Pitfalls of a High-Protein Diet

In recent years, high-protein diets such as the Atkins, South Beach, and Zone meal plans have soared in popularity. In fact, according to the NPD Group, a New York based research firm, approximately 71 percent of consumers say they want more protein in their diets.

To accommodate their wishes, food manufacturers are scrambling to add more protein to their offerings such as cereal and granola bars. Retailers are also rushing to advertise the natural high-protein content of foods like nuts and Greek yogurt. Whether you’re participating in the protein craze or not, you might question the reasons for the hype.

Scientists have touted the benefits of consuming protein for years. Studies show consuming protein can both provide you with a feeling of fullness and help you build lean muscle mass. Recent research endeavors linking high-protein diets to weight loss have cemented them in the spotlight.

However, eating extra protein isn’t going to transform you into a supermodel overnight. You still must exercise and work hard to achieve lean muscle mass. Also, if you’re like most Americans, you’re already consuming the United States Department of Agriculture’s, recommended 0.8 grams of protein per kilogram of body weight each day.

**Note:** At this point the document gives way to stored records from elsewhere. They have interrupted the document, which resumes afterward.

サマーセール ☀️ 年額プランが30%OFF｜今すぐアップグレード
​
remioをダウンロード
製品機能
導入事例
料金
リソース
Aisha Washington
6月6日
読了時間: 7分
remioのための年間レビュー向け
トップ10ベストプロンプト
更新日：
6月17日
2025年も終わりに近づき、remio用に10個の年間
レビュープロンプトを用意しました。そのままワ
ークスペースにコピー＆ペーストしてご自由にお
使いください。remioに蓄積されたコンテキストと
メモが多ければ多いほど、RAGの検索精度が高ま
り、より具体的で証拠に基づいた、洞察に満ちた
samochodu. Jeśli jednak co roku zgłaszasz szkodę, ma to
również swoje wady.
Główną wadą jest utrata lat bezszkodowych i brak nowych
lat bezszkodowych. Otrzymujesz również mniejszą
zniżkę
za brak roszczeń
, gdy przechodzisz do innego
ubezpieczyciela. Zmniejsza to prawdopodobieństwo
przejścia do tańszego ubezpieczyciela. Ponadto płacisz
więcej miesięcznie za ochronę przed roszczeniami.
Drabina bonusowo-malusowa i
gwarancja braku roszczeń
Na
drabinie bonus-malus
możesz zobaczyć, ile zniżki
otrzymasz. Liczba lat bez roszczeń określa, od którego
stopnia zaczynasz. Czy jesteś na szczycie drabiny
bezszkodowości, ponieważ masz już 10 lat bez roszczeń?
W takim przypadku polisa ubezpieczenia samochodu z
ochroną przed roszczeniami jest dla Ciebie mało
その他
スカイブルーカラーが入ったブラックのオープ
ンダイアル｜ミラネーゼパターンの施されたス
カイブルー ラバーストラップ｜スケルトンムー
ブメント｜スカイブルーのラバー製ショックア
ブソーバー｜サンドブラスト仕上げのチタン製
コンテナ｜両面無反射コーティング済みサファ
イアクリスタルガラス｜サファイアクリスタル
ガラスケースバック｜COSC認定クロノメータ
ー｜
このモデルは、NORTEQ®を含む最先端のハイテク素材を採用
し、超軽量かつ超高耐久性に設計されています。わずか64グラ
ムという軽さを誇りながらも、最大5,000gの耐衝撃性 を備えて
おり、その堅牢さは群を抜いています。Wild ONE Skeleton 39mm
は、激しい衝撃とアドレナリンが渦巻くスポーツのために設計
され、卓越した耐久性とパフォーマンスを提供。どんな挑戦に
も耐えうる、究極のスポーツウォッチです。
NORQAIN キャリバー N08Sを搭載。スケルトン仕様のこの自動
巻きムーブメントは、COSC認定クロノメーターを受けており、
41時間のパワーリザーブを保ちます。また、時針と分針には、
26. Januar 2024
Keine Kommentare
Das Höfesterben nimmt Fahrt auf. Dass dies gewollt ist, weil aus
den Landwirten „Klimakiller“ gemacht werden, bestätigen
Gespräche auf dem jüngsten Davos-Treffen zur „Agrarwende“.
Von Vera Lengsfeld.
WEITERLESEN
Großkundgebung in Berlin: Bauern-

What’s concerning about this diet is that it can easily do more harm than good to your body if you eat too much protein. The following pitfalls of a high-protein diet make the case for consuming protein, like fats and carbohydrates, in moderation.

Nutritional Deficiencies

Trendy high-protein diets tend to encourage limiting, or even eliminating, other types of foods, most notably carbohydrates, from your diet. If you decrease or cease your intake of healthy carbohydrates such as whole grains, fruits, and vegetables, you risk becoming deficit in several nutrients including:

  • Vitamin A
  • Vitamin C
  • B Vitamins
  • Folate
  • Dietary Fiber

Without the nutrients provided by carbohydrates in your diet, you might suffer from headaches, bad breath, or constipation.

Kidney Problems

When protein consumption rises, your glomerular filtration rate, GFR, increases. The long-term elevation of your GFR might be detrimental to your kidneys. This may especially be the case for those already suffering from kidney dysfunction. The correlation between increased protein intake and hydration is crucial. When you begin consuming more protein, an upsurge in solute excretion, including urea and other nitrogenous wastes, takes place. Due to this process, more water is needed to avoid dehydration.

A large study conducted on humans suggests a link between animal protein consumption and the development of kidney stones. Therefore, high-protein diets may not be suitable for people who suffer from kidney disease or face an increased risk for the development of kidney stones. Because both protein efficiency and the production of GFR declines with age, further research is needed to clarify the impact of long-term high-protein consumption among older people.

Heart Disease

All sources of protein aren’t created equal. Some high-protein meal plans allow foods such as full-fat dairy products and red meat. Because of their high saturated fat content, these foods can elevate your LDL, bad, cholesterol and increase your risk for developing heart disease. Eating a lot of meat, especially the red variety, typically equates to consuming a ton of calories. Increasing the amount of calories you consume can actually be detrimental to your waistline, and your heart, rather than beneficial. If you want to boost your protein consumption, accomplish the task by eating more plant based sources like beans or fish.


Consuming a high-protein diet may cause you to urinate more calcium than normal. Some studies suggest this issue can result in the development of osteoporosis. Osteoporosis causes your bones to become thin and brittle. As this phenomena occurs, you’re more likely to suffer painful fractures.

Many fad diets fall out of grace with the public quickly. After all, most of them involve restricting something, such as gluten, sugar, or fat, from your diet. The current protein craze actually encourages you to eat and drink more of it. People are embracing this change in dieting mentality. So, the obsession with protein may have uncharacteristic staying power.

However, due to the aforementioned potential problems associated with high-protein diets, stocking your refrigerator with cheddar cheese, ribeye steaks, and whole milk probably isn’t a good idea. Filling your plate with balanced portions of protein, healthy monounsaturated and polyunsaturated fats, and whole grains is a better idea.